What is required: The expected response consists solely of the lines from the line with "20180627, CLOSE: 99.98 -> 100.01" through the last line of the material below, copied exactly.

Provided entries:
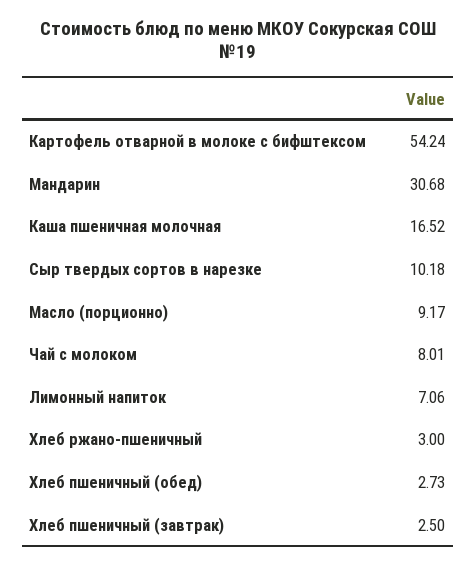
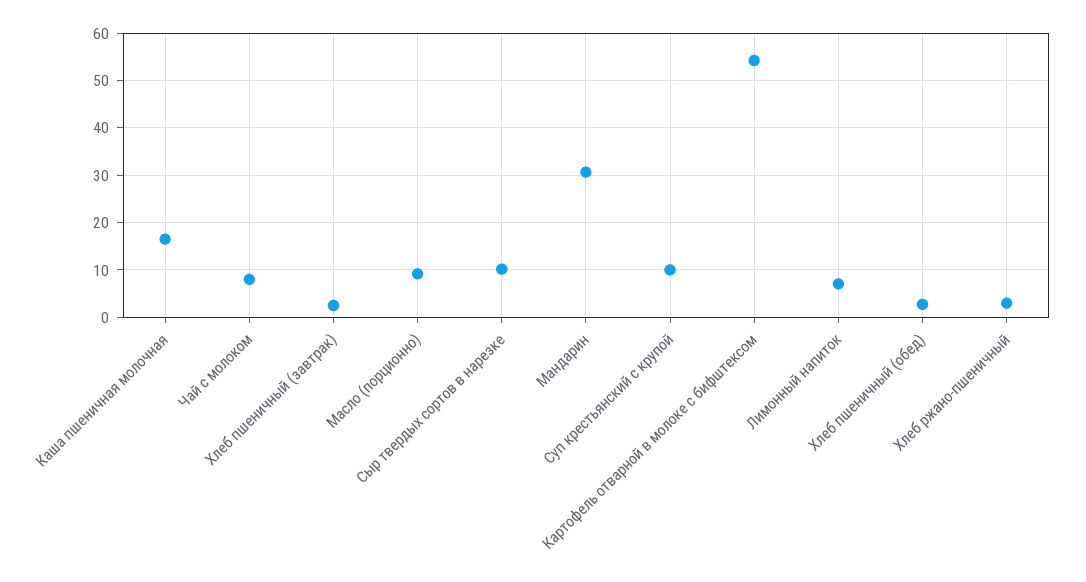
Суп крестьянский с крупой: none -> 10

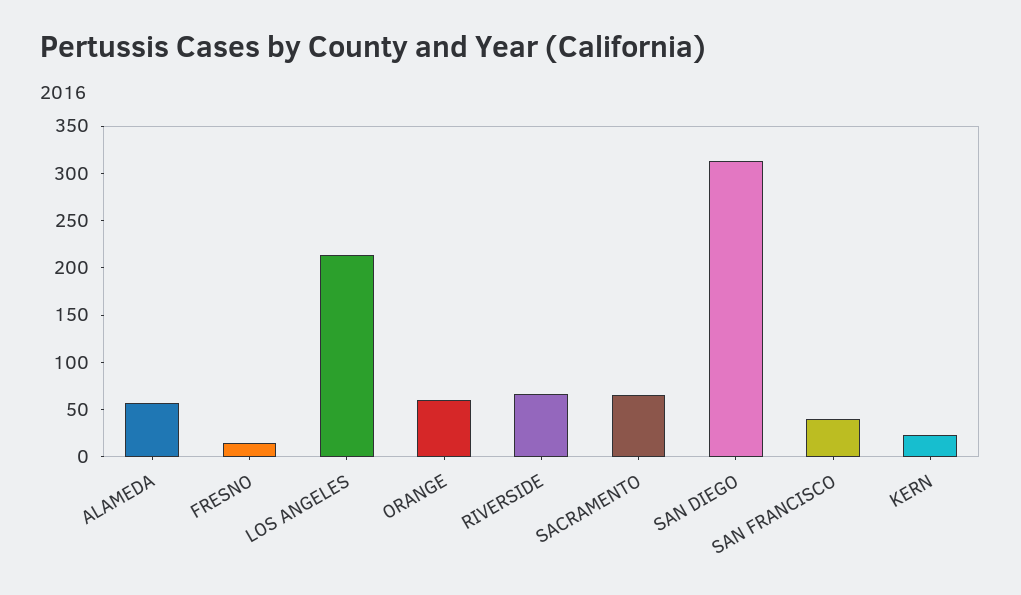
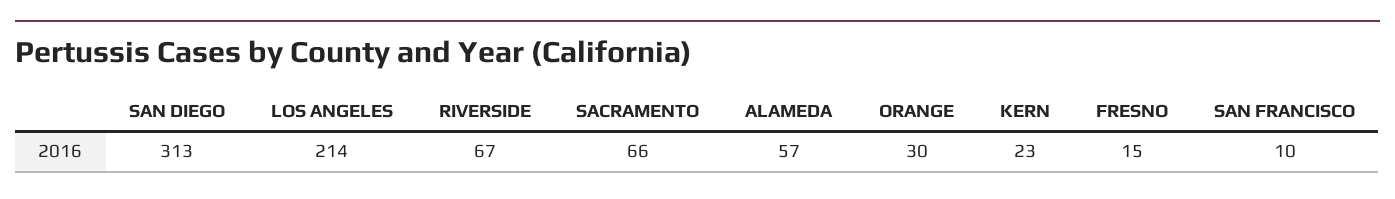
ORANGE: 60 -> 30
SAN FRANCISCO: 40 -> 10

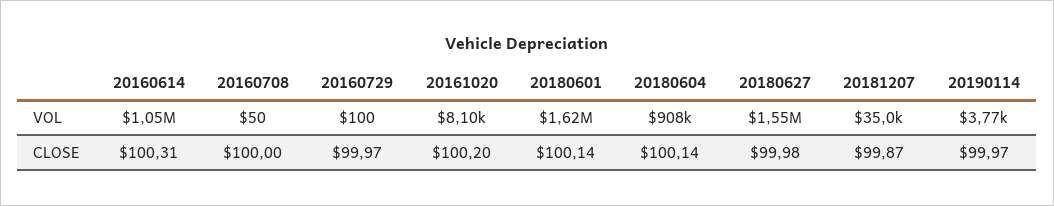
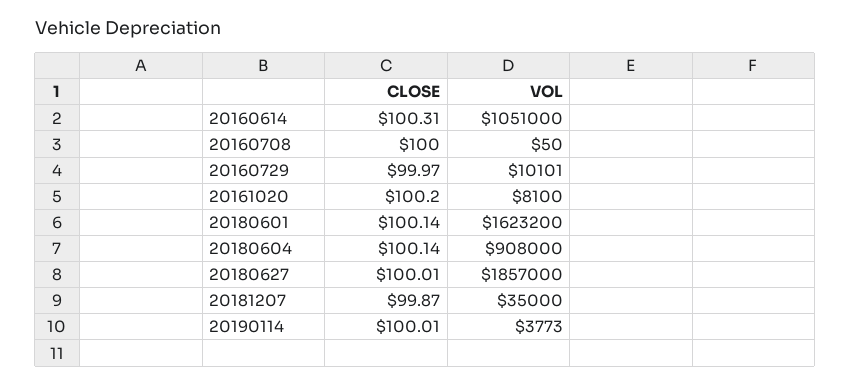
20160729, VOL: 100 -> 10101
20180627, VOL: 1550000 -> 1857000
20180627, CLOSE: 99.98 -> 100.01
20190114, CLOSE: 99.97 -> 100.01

Answer below:
20180627, CLOSE: 99.98 -> 100.01
20190114, CLOSE: 99.97 -> 100.01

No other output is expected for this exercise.